YOUR GOAL: There is a line containing "Your rating" in the records below. Repeat it and every line after it, exactly, through the final line, but no pictures.

PROVIDED DATA:
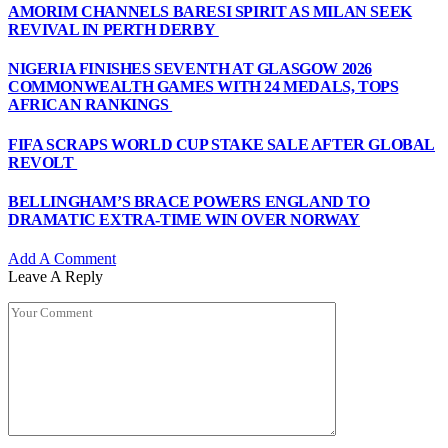
AMORIM CHANNELS BARESI SPIRIT AS MILAN SEEK
REVIVAL IN PERTH DERBY
NIGERIA FINISHES SEVENTH AT GLASGOW 2026
COMMONWEALTH GAMES WITH 24 MEDALS, TOPS
AFRICAN RANKINGS
FIFA SCRAPS WORLD CUP STAKE SALE AFTER GLOBAL
REVOLT
BELLINGHAM’S BRACE POWERS ENGLAND TO
DRAMATIC EXTRA-TIME WIN OVER NORWAY
Add A Comment
Leave A Reply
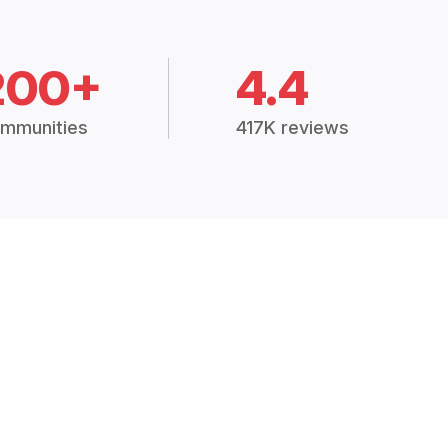
200+
4.4
mmunities
417K reviews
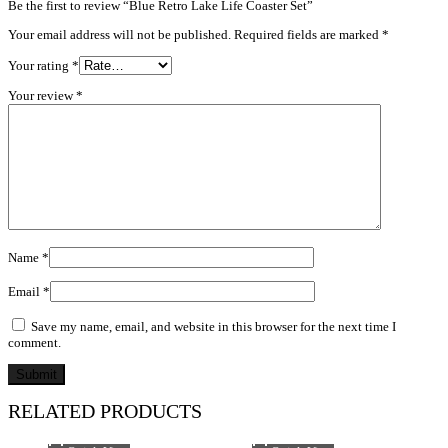
Be the first to review “Blue Retro Lake Life Coaster Set”
Your email address will not be published.
Required fields are marked
*
Your rating
*
Your review
*
Name
*
Email
*
Save my name, email, and website in this browser for the next time I
comment.
RELATED PRODUCTS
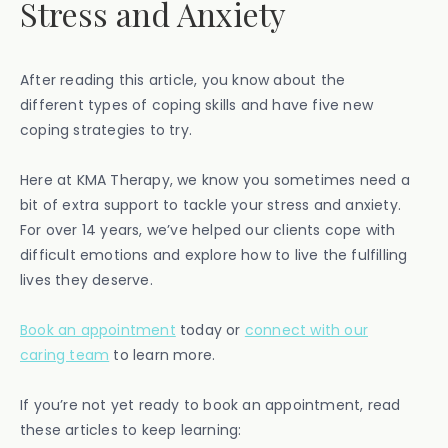
Stress and Anxiety
After reading this article, you know about the
different types of coping skills and have five new
coping strategies to try.
Here at KMA Therapy, we know you sometimes need a
bit of extra support to tackle your stress and anxiety.
For over 14 years, we’ve helped our clients cope with
difficult emotions and explore how to live the fulfilling
lives they deserve.
Book an appointment
today or
connect with our
caring team
to learn more.
If you’re not yet ready to book an appointment, read
these articles to keep learning:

RESULT OF THE EXERCISE:
Your rating
*
Your review
*
Name
*
Email
*
Save my name, email, and website in this browser for the next time I
comment.
RELATED PRODUCTS
Stress and Anxiety
After reading this article, you know about the
different types of coping skills and have five new
coping strategies to try.
Here at KMA Therapy, we know you sometimes need a
bit of extra support to tackle your stress and anxiety.
For over 14 years, we’ve helped our clients cope with
difficult emotions and explore how to live the fulfilling
lives they deserve.
Book an appointment
today or
connect with our
caring team
to learn more.
If you’re not yet ready to book an appointment, read
these articles to keep learning:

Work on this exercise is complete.